I'm using vagrant 2 on OS X Mountain Lion.
Vagrant.configure("2") do |config|
config.ssh.private_key_path = "~/.ssh/id_rsa"
config.ssh.forward_agent = true
end
config.ssh.private_key_path is your local private key
Your private key must be available to the local ssh-agent. You can check with ssh-add -L, if it's not listed add it with ssh-add ~/.ssh/id_rsa
Don't forget to add you public key to ~/.ssh/authorized_keys on the Vagrant VM. You can do it copy-and-pasting or using a tool like ssh-copy-id
Add it to the Vagrantfile
Vagrant::Config.run do |config|
# stuff
config.ssh.forward_agent = true
end
See the docs
In addition to adding "config.ssh.forward_agent = true" to the vagrant file make sure the host computer is set up for agent forwarding. Github provides a good guide for this. (Check out the troubleshooting section).
I had this working with the above replies on 1.4.3, but stopped working on 1.5. I now have to run ssh-add to work fully with 1.5.

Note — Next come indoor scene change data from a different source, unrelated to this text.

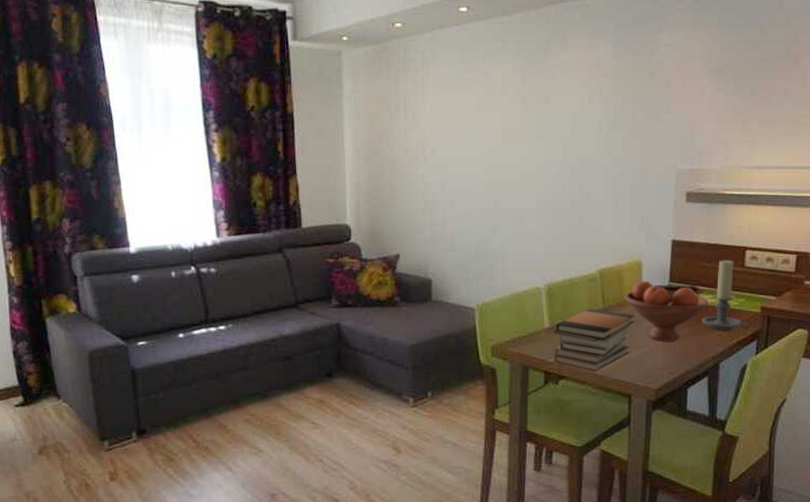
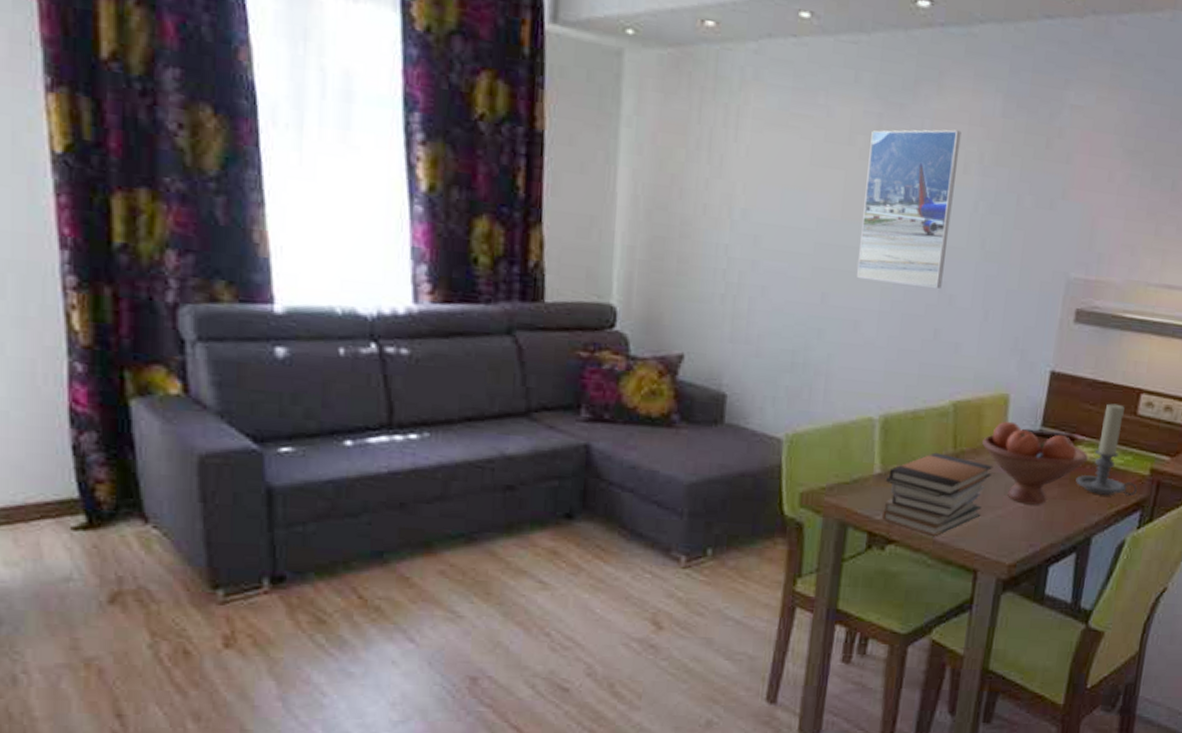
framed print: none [517,73,584,188] -> present [856,129,962,289]

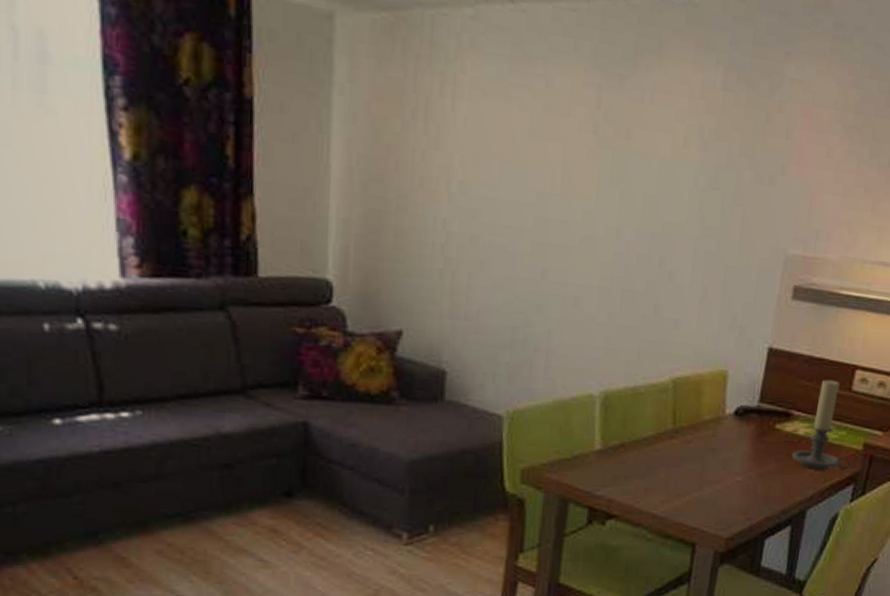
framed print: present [856,129,962,289] -> none [576,102,682,265]
book stack: present [881,452,993,537] -> none [601,428,712,512]
fruit bowl: present [982,421,1088,505] -> none [701,397,804,480]

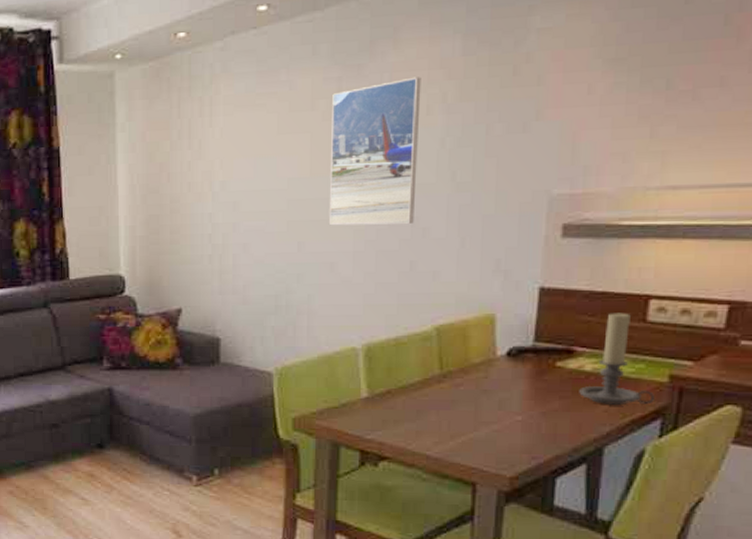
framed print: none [576,102,682,265] -> present [328,77,421,225]

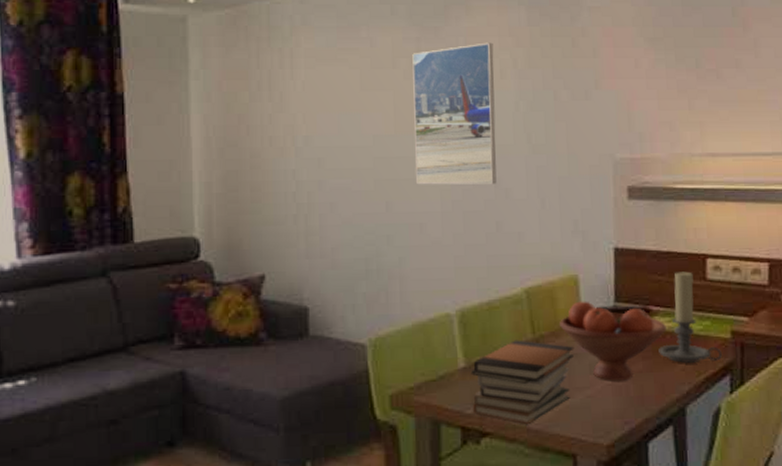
book stack: none [372,374,484,453] -> present [470,340,575,425]
fruit bowl: none [470,339,591,418] -> present [560,301,667,381]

For now I add the following line to my ansible provisioning script.
- name: Make sure ssk keys are passed to guest.
local_action: command ssh-add
I've also created a gist of my setup: https://gist.github.com/KyleJamesWalker/9538912
If you are on Windows, SSH Forwarding in Vagrant does not work properly by default (because of a bug in net-ssh). See this particular Vagrant bug report: https://github.com/mitchellh/vagrant/issues/1735
However, there is a workaround! Simply auto-copy your local SSH key to the Vagrant VM via a simple provisioning script in your VagrantFile. Here's an example:
https://github.com/mitchellh/vagrant/issues/1735#issuecomment-25640783
When we recently tried out the vagrant-aws plugin with Vagrant 1.1.5, we ran into an issue with SSH agent forwarding. It turned out that Vagrant was forcing IdentitiesOnly=yes without an option to change it to no. This forced Vagrant to only look at the private key we listed in the Vagrantfile for the AWS provider.

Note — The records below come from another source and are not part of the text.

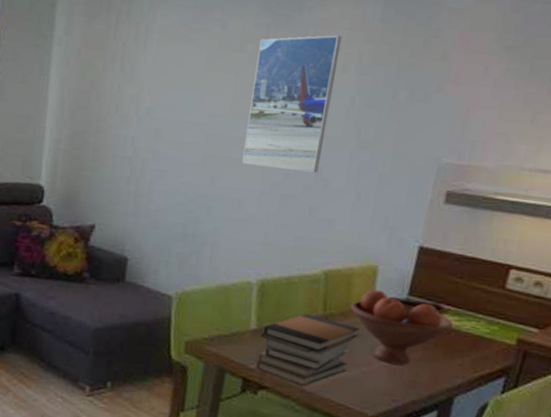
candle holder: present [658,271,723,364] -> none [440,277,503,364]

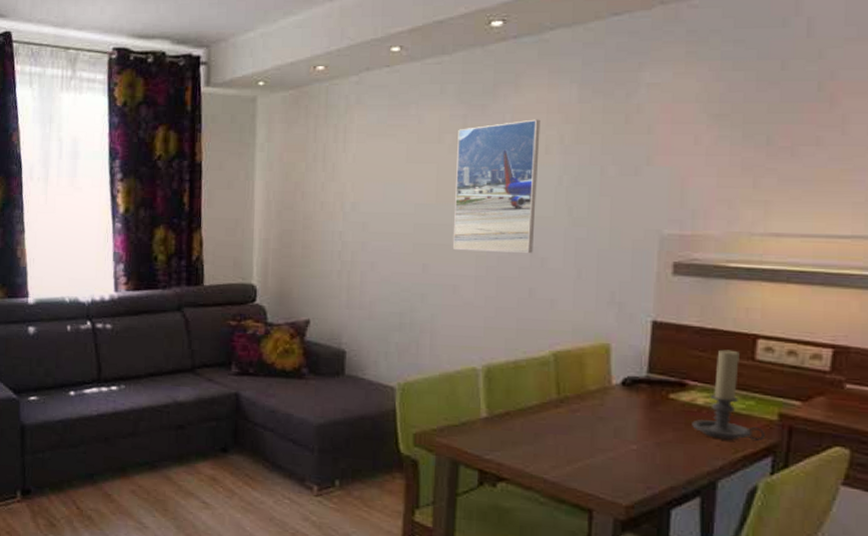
book stack: present [255,313,360,387] -> none [490,398,600,477]
fruit bowl: present [350,289,454,365] -> none [586,368,703,449]
candle holder: none [440,277,503,364] -> present [692,349,766,442]

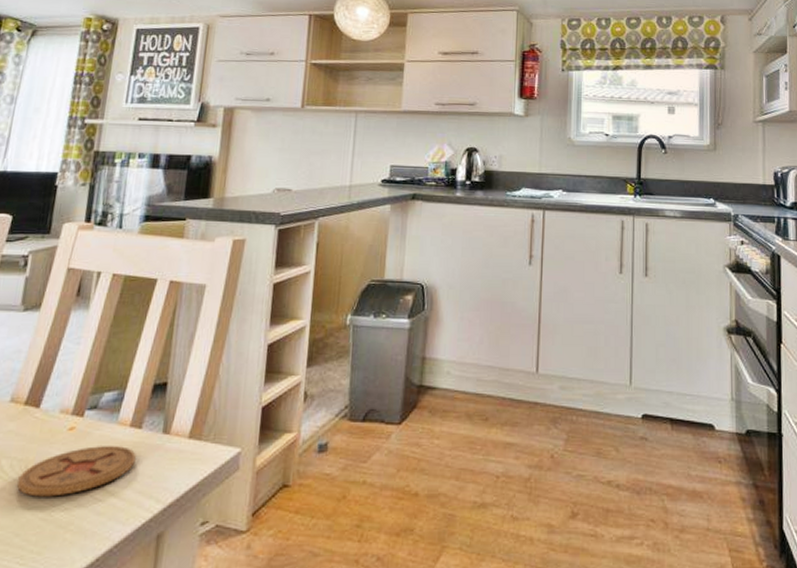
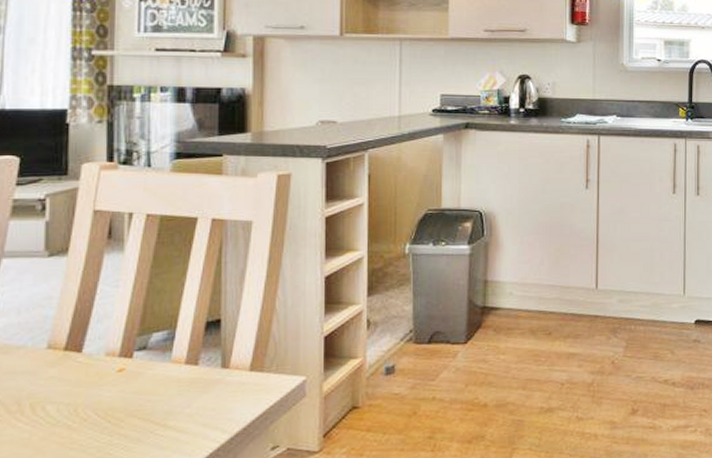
coaster: present [16,446,136,497] -> none [67,383,195,438]

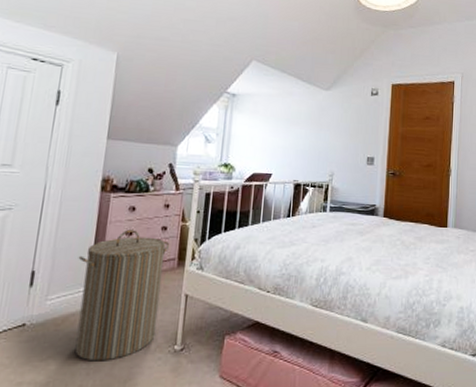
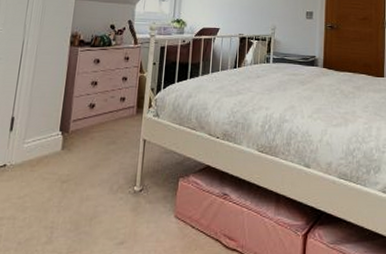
laundry hamper: present [74,229,170,362] -> none [47,80,130,200]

I wrote up our experiences in a blog post. It may turn into a pull request at some point.
Make sure that the VM does not launch its own SSH agent. I had this line in my ~/.profile
eval `ssh-agent`
After removing it, SSH agent forwarding worked.
The real problem is Vagrant using 127.0.0.1:2222 as default port-forward.

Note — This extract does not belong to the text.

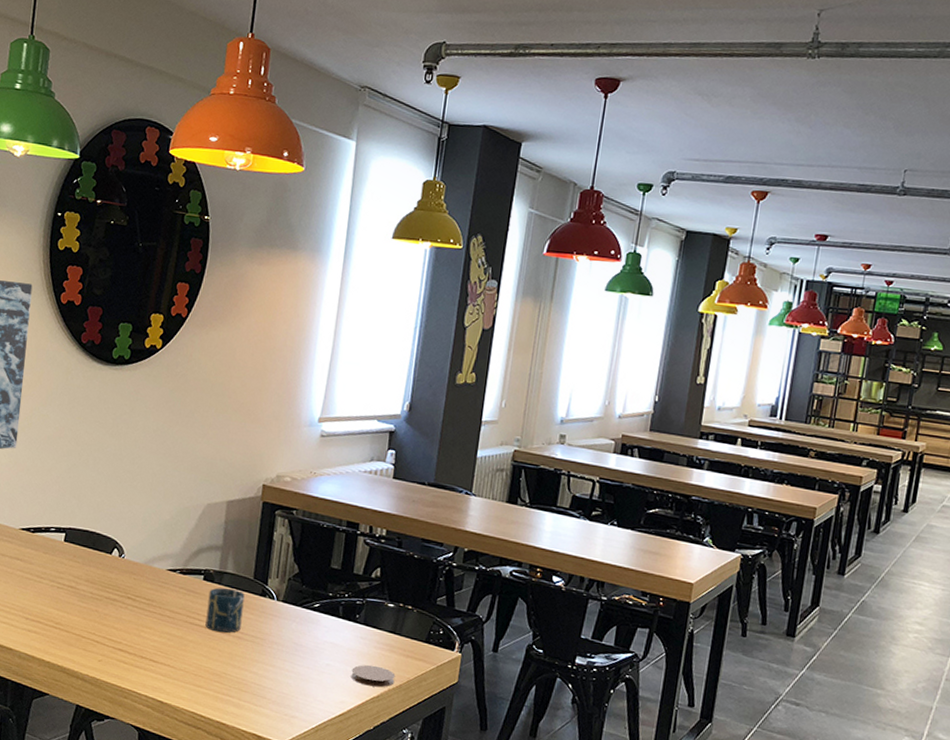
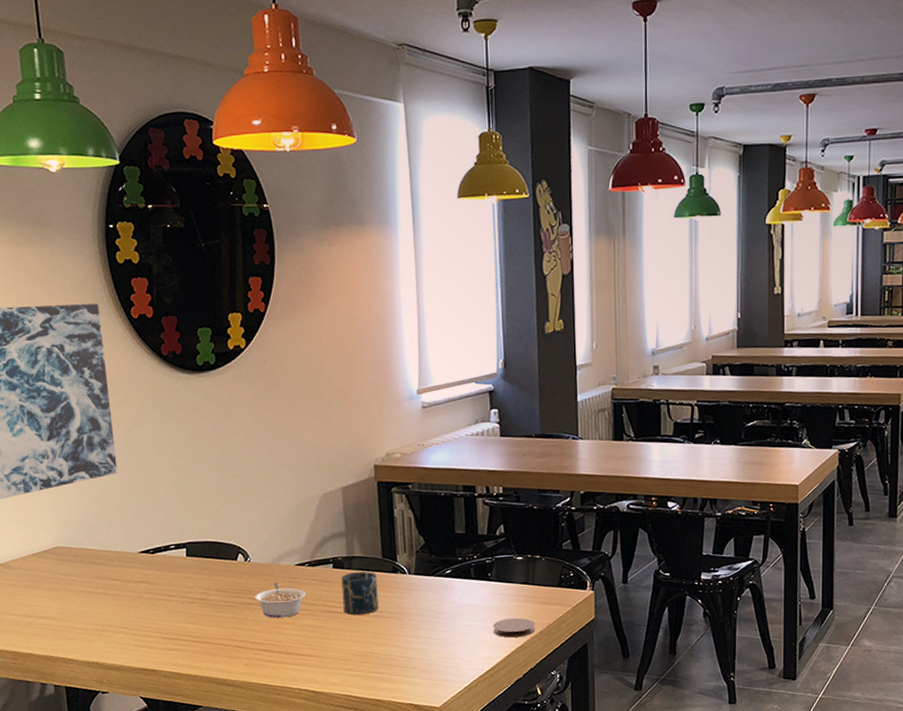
legume: none [121,583,172,621] -> present [255,582,306,618]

You can add one (not 2222, 2222 is already occupied by default)
config.vm.network "forwarded_port", guest: 22, host:2333, host_ip: "0.0.0.0"
"0.0.0.0" is way take request from external connection.
then
ssh -p 2333 vagrant#192.168.2.101 (change to your own host ip address, dud)
will working just fine.
Do thank me, Just call me Leifeng!
On Windows, the problem is that Vagrant doesn't know how to communicate with git-bash's ssh-agent. It does, however, know how to use PuTTY's Pageant. So, as long as Pageant is running and has loaded your SSH key, and as long as you've set config.ssh.forward_agent, this should work.
See this comment for details.
If you use Pageant, then the workaround of updating the Vagrantfile to copy SSH keys on Windows is no longer necessary.